This paper aims to address the fundamental paradox of Artificial Intelligence (AI) in innovation, exploring its dual roles as both a problem-solver for human-led failures and a problem creator of new systemic risks. The paper constitutes a broad, multi-layered framework for understanding this apparent paradox of failure and how it might be resolved.
A literature review is synthesized from different research streams, including management science, systems engineering, human-computer interaction and socio-ethical studies. This paper introduces a conceptual model for AI in innovation failure that disentangles the phenomenon into four cascading layers: social, process, technical and socio-ethical.
The analysis reveals a cascading failure model initiated by social breakdowns (e.g. collaborative disconnects), amplified by process deficiencies (e.g. translational gaps), manifesting in technical fragility and culminating in socio-ethical crises.
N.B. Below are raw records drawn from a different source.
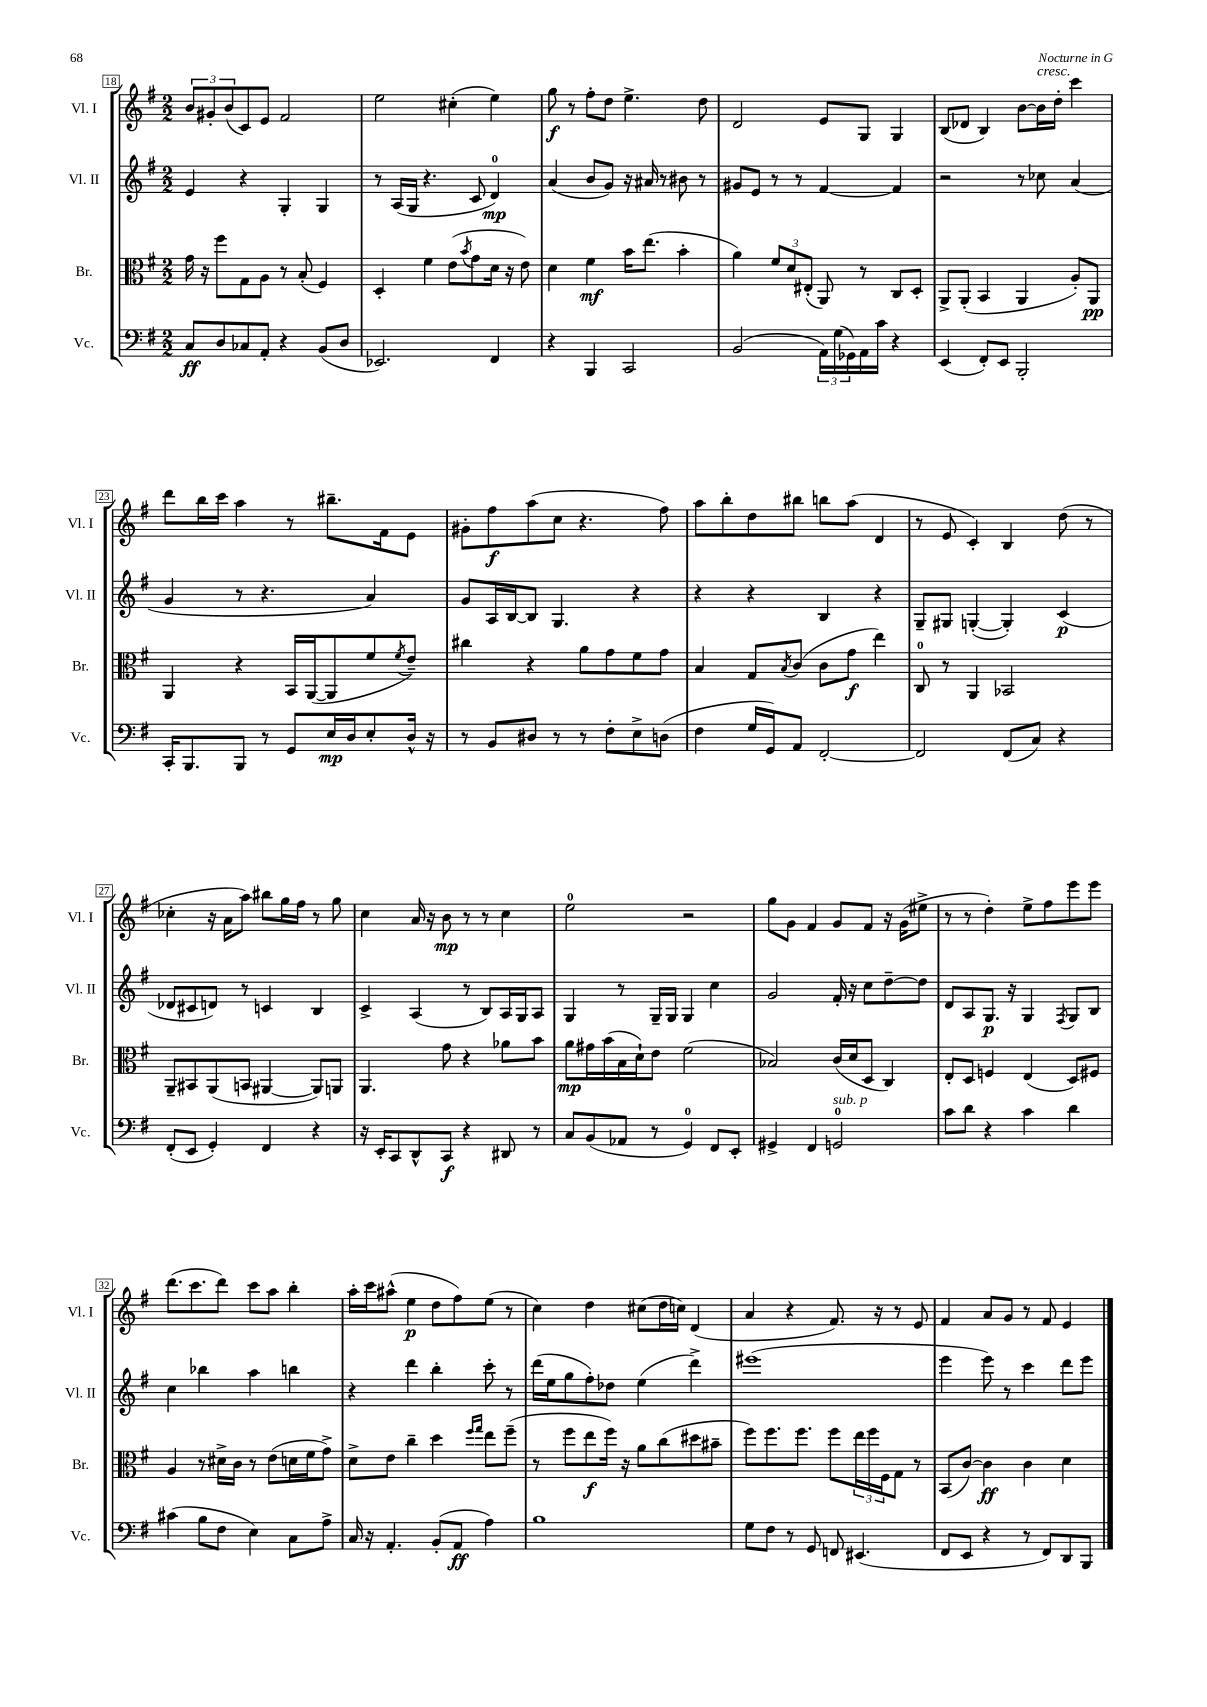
<<
\new StaffGroup <<
\new Staff = "s0" \with { instrumentName = "Vl. I" shortInstrumentName = "Vl. I" } {
    \clef treble \key g \major \numericTimeSignature \time 2/2
    \tuplet 3/2 { b'8 gis'8-. b'8( } c'8) e'8 fis'2 |
    e''2 cis''4-.( e''4) |
    g''8\f r8 fis''8-. d''8 e''4.-> d''8 |
    d'2 e'8 g8 g4 |
    b8( des'8 b4) b'8~ b'16^\markup { \italic "cresc." } d''16-. c'''4 |
    d'''8 b''16 c'''16 a''4 r8 bis''8.-- fis'16 e'8 |
    gis'8-. fis''8\f a''8( c''8 r4. fis''8) |
    a''8 b''8-. d''8 bis''8 b''8 a''8( d'4 |
    r8 e'8 c'4-.) b4 d''8( r8 |
    ces''4-. r16 a'16 a''8) bis''8 g''16 fis''16 r8 g''8 |
    c''4 a'16 r16 b'8\mp r8 r8 c''4 |
    e''2-0 r2 |
    g''8 g'8 fis'4 g'8 fis'8 r16 g'16( eis''8-> |
    r8 r8 d''4-.) e''8-> fis''8 e'''8 e'''8 |
    d'''8.( c'''8. d'''8) c'''8 a''8 b''4-. |
    a''16-. c'''16 ais''8-^( e''4\p d''8 fis''8) e''8( r8 |
    c''4) d''4 cis''8( d''16 c''16) d'4( |
    a'4 r4 fis'8.) r16 r8 e'8 |
    fis'4 a'8 g'8 r8 fis'8 e'4 \bar "|." |
}
\new Staff = "s1" \with { instrumentName = "Vl. II" shortInstrumentName = "Vl. II" } {
    \clef treble \key g \major \numericTimeSignature \time 2/2
    e'4 r4 g4-. g4 |
    r8 a16( g16 r4. c'8 d'4-0\mp) |
    a'4( b'8 g'8) r16 ais'16 r8 bis'8 r8 |
    gis'8 e'8 r8 r8 fis'4~ fis'4 |
    r2 r8 ces''8 a'4( |
    g'4 r8 r4. a'4) |
    g'8 a16 b16~ b8 g4. r4 |
    r4 r4 b4 r4 |
    g8-- gis8 g4~-.( g4-.) c'4\p( |
    des'8 cis'8 d'8) r8 c'4 b4 |
    c'4-> a4( r8 b8) a16 g16 a8 |
    g4 r8 g16-- g16 g4 c''4 |
    g'2 fis'16-. r16 c''8 d''8~-- d''8 |
    d'8 a8 g8.\p r16 g4 \acciaccatura { fis8 } g8 b8 |
    c''4 bes''4 a''4 b''4 |
    r4 d'''4 b''4-. c'''8-. r8 |
    d'''16( e''16 g''8 fis''8-.) des''8 e''4( d'''4->) |
    eis'''1( |
    e'''4 e'''8) r8 c'''4 d'''8 e'''8 \bar "|." |
}
\new Staff = "s2" \with { instrumentName = "Br." shortInstrumentName = "Br." } {
    \clef alto \key g \major \numericTimeSignature \time 2/2
    g'16 r16 fis''8 g8 a8 r8 b8-.( fis4) |
    d4-. fis'4 e'8( \acciaccatura { b'8 } g'8 d'16 r16 e'8) |
    d'4 fis'4\mf b'16 e''8.( b'4-. |
    a'4) \tuplet 3/2 { fis'8 d'8 eis8-.( } a,8) r8 c8 d8-. |
    a,8-> a,8-.( b,4 a,4 a8-.) a,8\pp |
    a,4 r4 b,16 a,16~( a,8 fis'8 \acciaccatura { fis'8 } e'8--) |
    cis''4 r4 a'8 g'8 fis'8 g'8 |
    b4 g8 \acciaccatura { b8 } c'8( c'8 g'8\f e''4) |
    c8-0 r8 a,4 bes,2 |
    a,8-- bis,8 a,8( b,8 ais,4~ ais,8) a,8 |
    a,4. g'8 r4 aes'8 b'8 |
    a'8\mp gis'16 b'16( b16 d'16-!) e'8 fis'2( |
    bes2) c'16( d'16 d8 c4) |
    e8-. d8 f4 e4( d8) fis8 |
    a4 r8 dis'16-> c'16 r8 e'8( d'16 fis'16 g'8->) |
    d'8-> e'8 c''4-- d''4 \grace { fis''16 g''16 } e''8 fis''8--( |
    r8 fis''8 e''8\f fis''16) r16 a'8 c''8( dis''8 bis'8-- |
    fis''8) fis''8. fis''8. fis''8 \tuplet 3/2 { e''16 fis''16 fis16 } g8 r8 |
    b,8( c'8~) c'4\ff c'4 d'4 \bar "|." |
}
\new Staff = "s3" \with { instrumentName = "Vc." shortInstrumentName = "Vc." } {
    \clef bass \key g \major \numericTimeSignature \time 2/2
    c8\ff d8 ces8 a,8-. r4 b,8( d8 |
    ees,2.) fis,4 |
    r4 b,,4 c,2 |
    b,2( \tuplet 3/2 { a,16) g16( ges,16) } a,16 c'16 r4 |
    e,4( fis,8-.) e,8 b,,2-. |
    c,16-. b,,8. b,,8 r8 g,8 e16\mp d16 e8-. d16-^ r16 |
    r8 b,8 dis8 r8 r8 fis8-. e8-> d8( |
    fis4 g16 g,16) a,8 fis,2~-. |
    fis,2 fis,8( c8) r4 |
    fis,8-.( e,8 g,4-.) fis,4 r4 |
    r16 e,16-. c,8 d,8-^ c,8\f r4 dis,8 r8 |
    c8 b,8( aes,8 r8 g,4-0) fis,8 e,8-. |
    gis,4-> fis,4 g,2-0^\markup { \italic "sub. p" } |
    c'8 d'8 r4 c'4 d'4 |
    cis'4( b8 fis8 e4) c8 a8-> |
    c16 r16 a,4.-. b,8-.( a,8\ff a4) |
    b1 |
    g8 fis8 r8 g,8 f,8 eis,4.( |
    fis,8 e,8 r4 r8 fis,8) d,8 b,,8 \bar "|." |
}
>>
>>
\layout { \context { \Score currentBarNumber = #18 \override BarNumber.stencil = #(make-stencil-boxer 0.1 0.3 ly:text-interface::print) } }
Crucially, the study identifies near failures not as liabilities but as strategic inflection points that, when managed via specific interventions, stimulate organizational resilience.
As a conceptual framework, the model needs to be empirically verified. One key implication is a need for cross-level research exploring the dynamics of the problem-solver vs. problem-creator paradox within each layer and analyzing how near failures facilitate organizational learning based on empirical data.
This paper’s originality lies in synthesizing siloed academic disciplines through the unifying lens of the problem-solver vs. problem-creator paradox. It proposes an innovative and holistic framework for both academic research and practice to identify, mitigate and manage the complex, dual-sided risks of AI in innovation, moving beyond a traditional cost-benefit analysis to a dynamic model of paradoxical tensions.